- Writing and researching for a monthly environmental column in a magazine I used to work at;
- Working on my company’s sustainability report as a trainee last year;
- The movie ‘An Inconvenient Truth’;
- The sprouting of community and church environmental efforts around me;
- Working on a business proposal for an environmental website as part of a university project;
- Various prominent awareness campaigns including Earth Hour and The Plastiki Expedition; and
- Amazing environmentalist friends like Naz, who runs Green-Eyed Monster Blog.

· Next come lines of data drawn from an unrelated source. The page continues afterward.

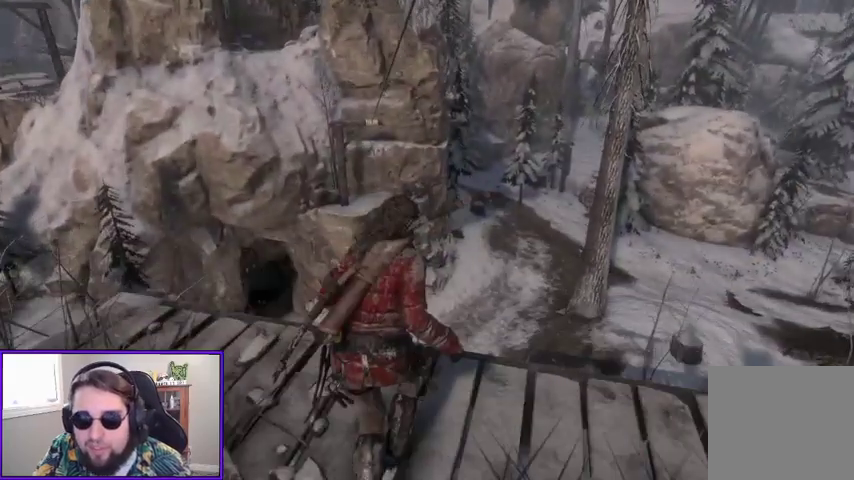
{"buttons": [], "left_stick": "center", "right_stick": "center", "events": []}
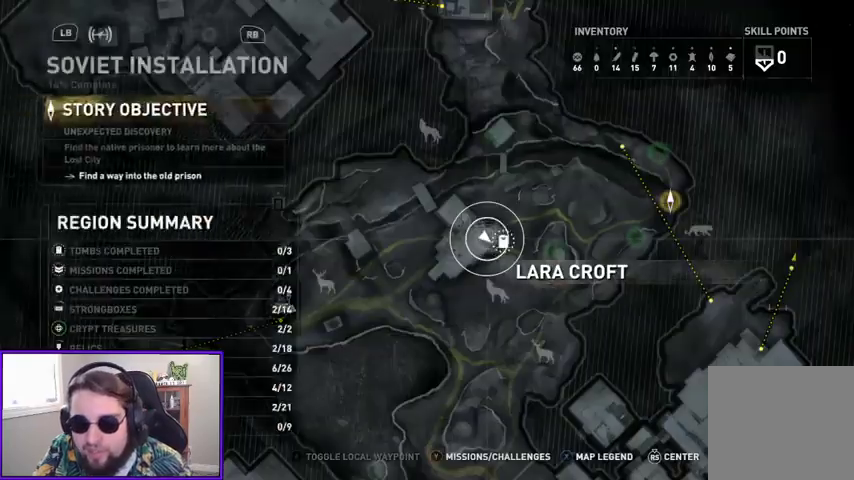
{"buttons": [], "left_stick": "center", "right_stick": "down-left", "events": [[233, "B", "down"], [367, "B", "up"], [500, "right_stick", "down-left"]]}
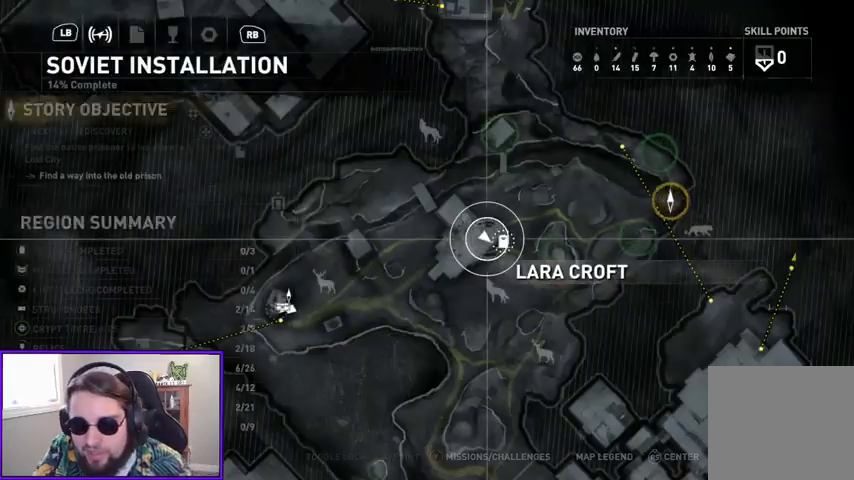
{"buttons": [], "left_stick": "center", "right_stick": "center", "events": [[200, "right_stick", "center"], [367, "left_stick", "up-right"], [467, "left_stick", "center"]]}
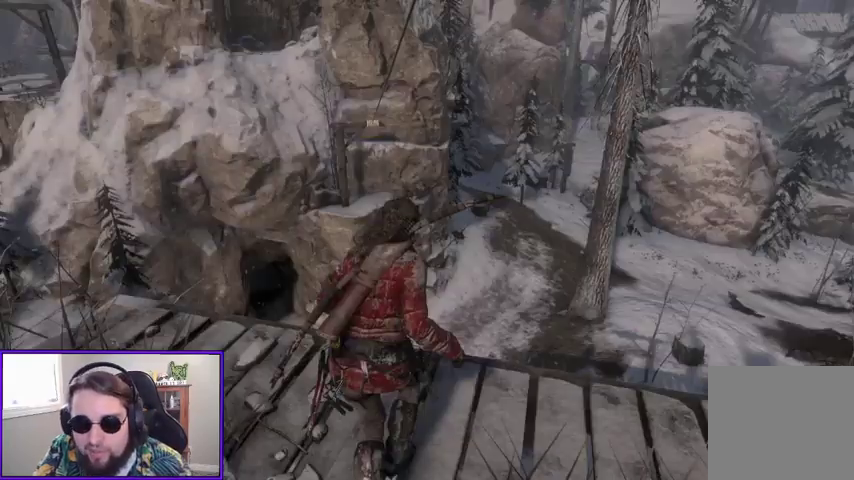
{"buttons": [], "left_stick": "center", "right_stick": "center", "events": [[133, "R3", "down"], [233, "right_stick", "down-left"], [300, "R3", "up"], [500, "right_stick", "center"]]}
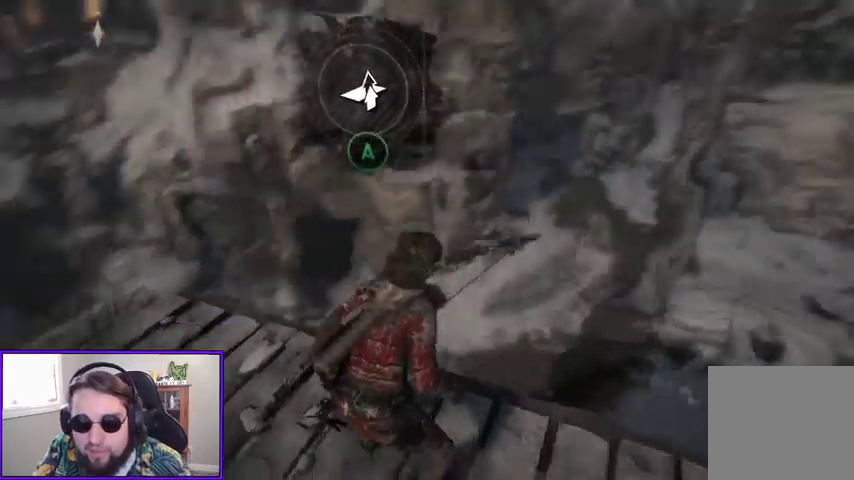
{"buttons": [], "left_stick": "center", "right_stick": "down-left", "events": [[333, "right_stick", "down-left"]]}
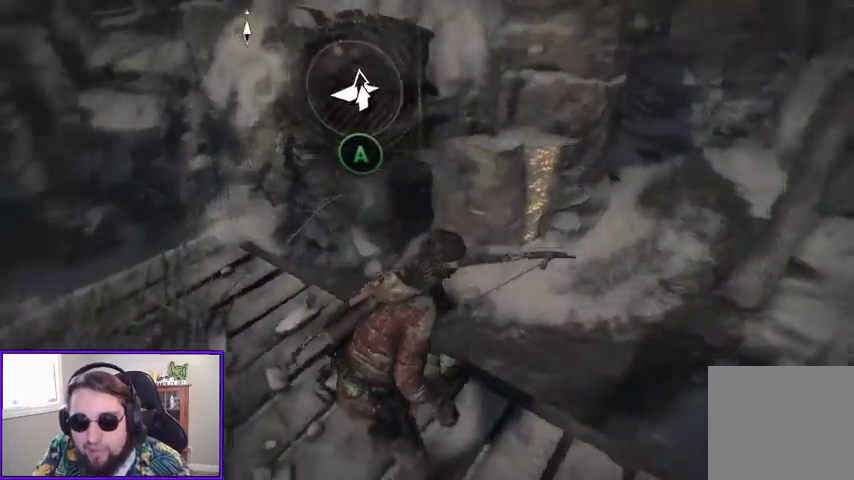
{"buttons": [], "left_stick": "center", "right_stick": "center", "events": [[33, "right_stick", "center"]]}
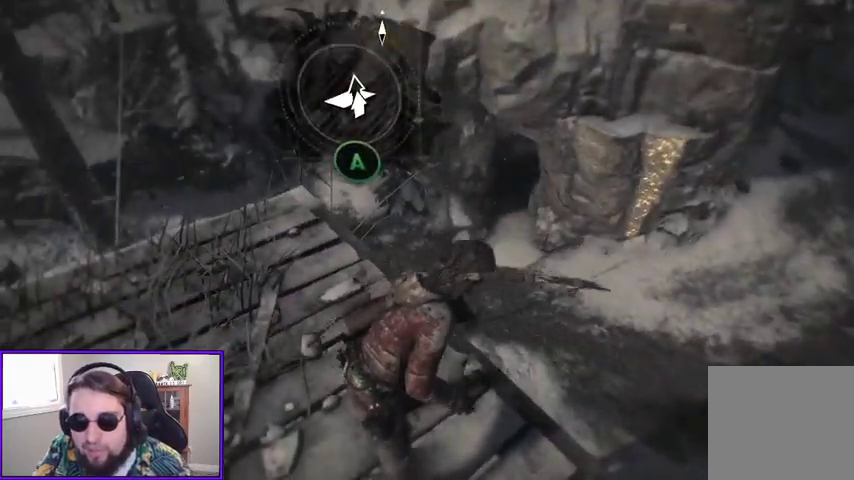
{"buttons": ["A"], "left_stick": "center", "right_stick": "center", "events": [[433, "A", "down"]]}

All the above ruined my blissful ignorance of the state of our world. Life would never be the same again. Learning about a floating rubbish patch in the Pacific Ocean comprising mostly non-biodegradable plastic that spans an area the size of Texas and keeps growing because we keep producing plastic, looking at images of beautiful marine life trapped in discarded plastic rings or covered in thick oil, and watching, with my own eyes, coral reefs diminishing each time I revisit Malaysia’s East coast islands since I first started snorkeling as a child… is nothing short of heart-wrenching.
I realize, though, that I don’t talk about this passion enough, perhaps because I am averse to preaching without practicing, and I’ve always felt I was simply not doing enough.

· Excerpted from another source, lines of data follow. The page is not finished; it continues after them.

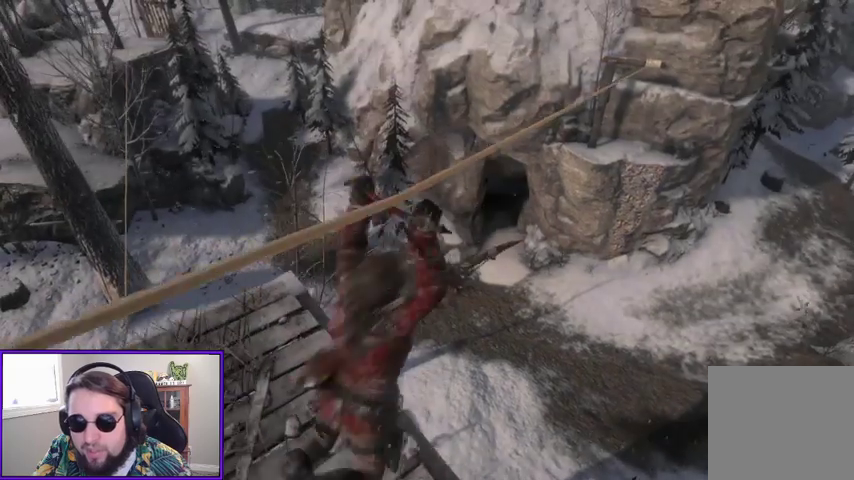
{"buttons": [], "left_stick": "up", "right_stick": "center", "events": [[333, "left_stick", "up"]]}
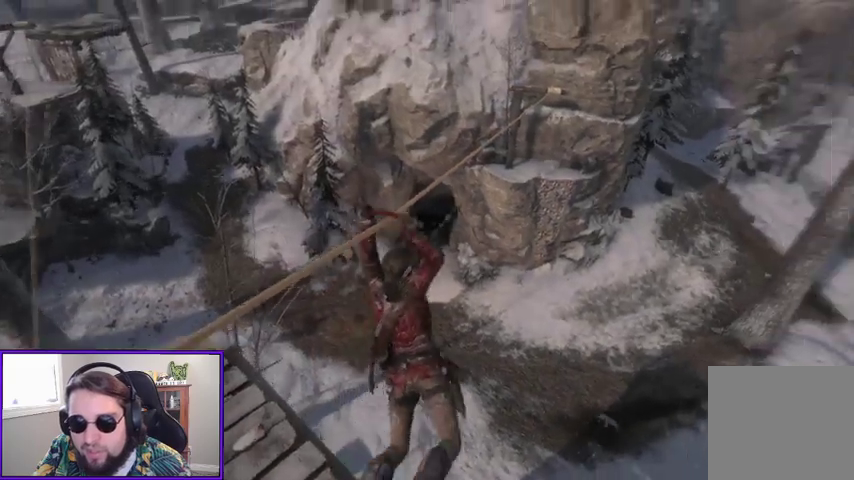
{"buttons": [], "left_stick": "up", "right_stick": "center", "events": []}
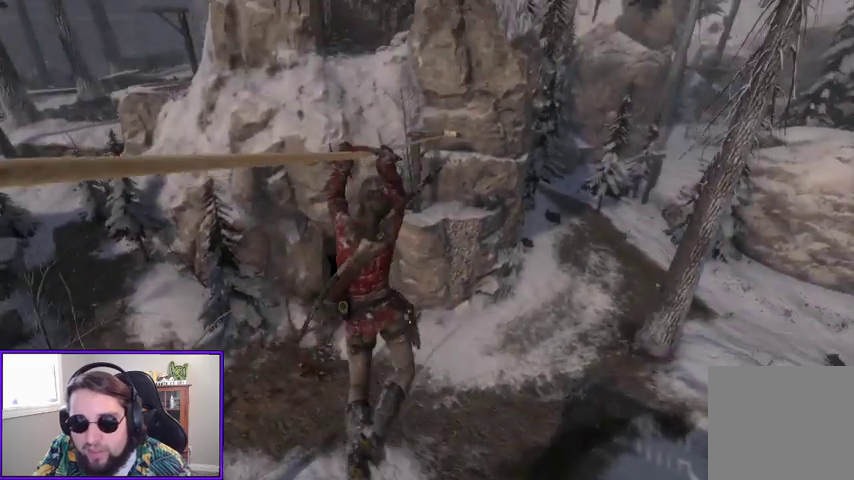
{"buttons": [], "left_stick": "up", "right_stick": "center", "events": []}
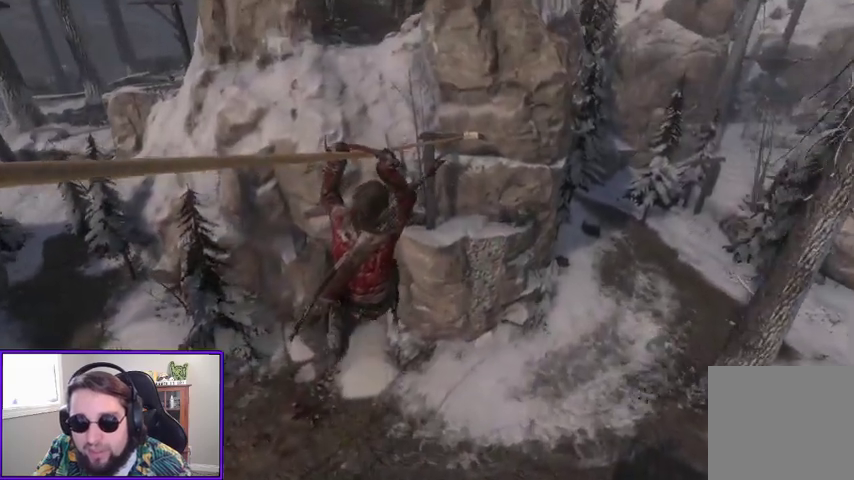
{"buttons": [], "left_stick": "up", "right_stick": "center", "events": []}
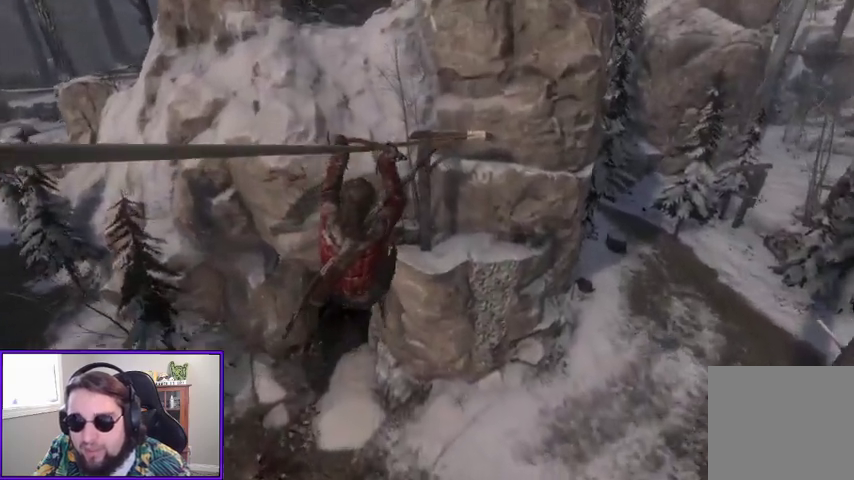
{"buttons": [], "left_stick": "up", "right_stick": "center", "events": []}
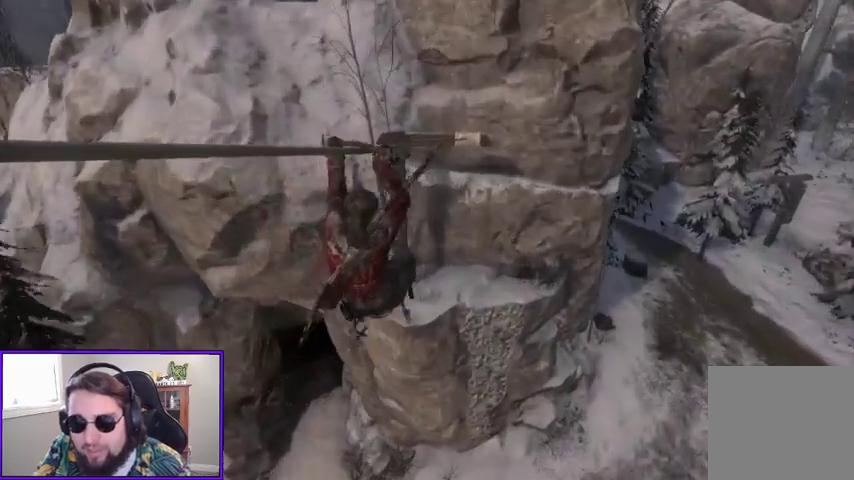
{"buttons": [], "left_stick": "up", "right_stick": "center", "events": []}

Nobody needs to hear another overbearing sermon about how the earth’s resources are limited and we need to take care of it or risk harming ourselves and future generations. But we see the signs of human greed and irresponsibility everywhere, choking beauty and littering our streets. We know, intuitively, that there must be some better way to live. We know we could use some change.

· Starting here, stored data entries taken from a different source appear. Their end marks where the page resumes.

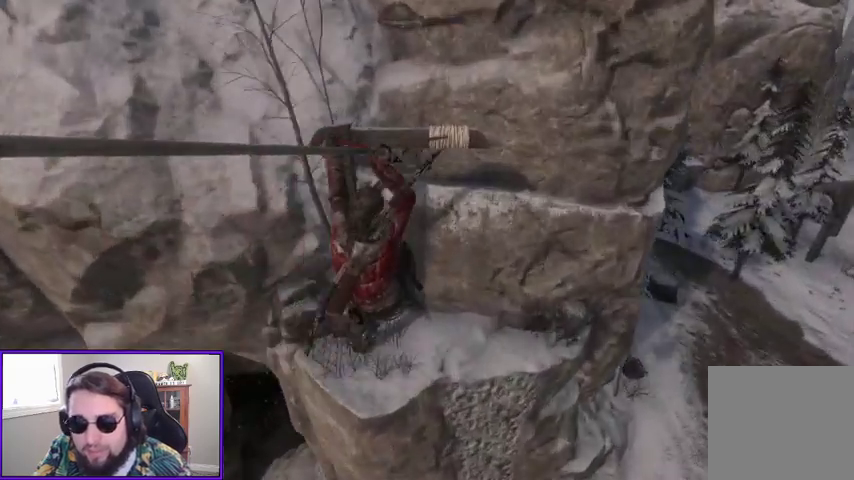
{"buttons": [], "left_stick": "up", "right_stick": "center", "events": [[67, "B", "down"], [167, "B", "up"]]}
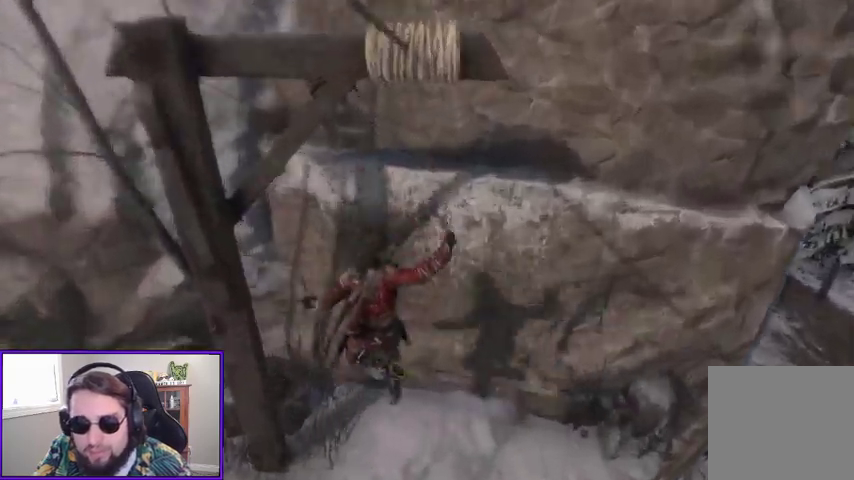
{"buttons": [], "left_stick": "right", "right_stick": "center", "events": [[200, "left_stick", "center"], [500, "left_stick", "right"]]}
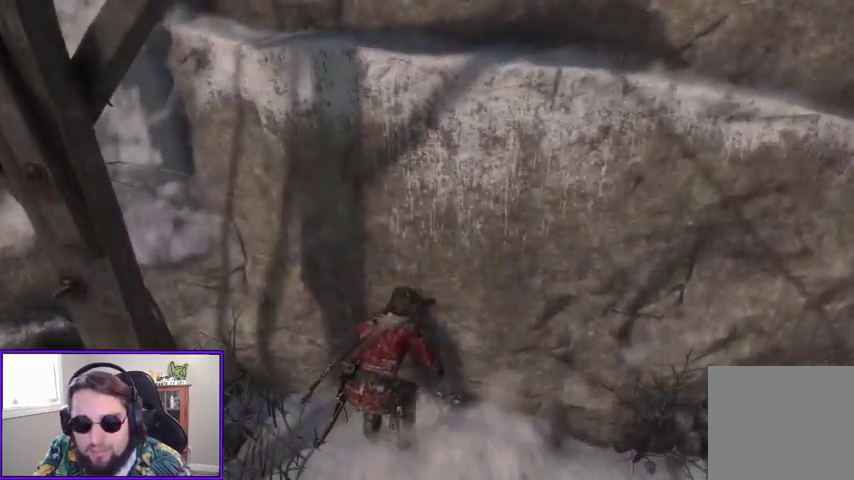
{"buttons": [], "left_stick": "up", "right_stick": "center", "events": [[33, "A", "down"], [100, "left_stick", "up-right"], [333, "A", "up"], [467, "left_stick", "up"]]}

I’ve long been inspired by Ghandi, who said, “Be the change you want to see in the world.”
I want to change. I want to talk about things that matter to me – but first, I want to be able to do something about those things before I talk about them. To do that, I need to realize that in the long run, small things matter.
This week, I started with the simplest of steps – finding a box to recycle paper at home. Hopefully, in addition to reducing my environmental impact, that box will serve as a visual reminder to use paper (and the rest of my resources) sparingly and generate some extra income for the people involved in the recycling process.
I have also started reading ‘Walking Gently on the Earth: Making Faithful Choices About Food, Energy, Shelter and More’, a thoughtful book that reflects on how we can make wiser, better, intentional, more beneficial choices about living our lives in a way that allows us and our earth to flourish. Hopefully this book will shed light on more ways we can take care of the earth we live on and ultimately, take better care of ourselves.
Another particular area in which I want to challenge myself is to eat less meat. If you would do one thing and one thing only to reduce your impact on the environment, it would be to eat less meat. Nothing else, not even transportation or energy production, causes as much carbon emissions as the meat industry.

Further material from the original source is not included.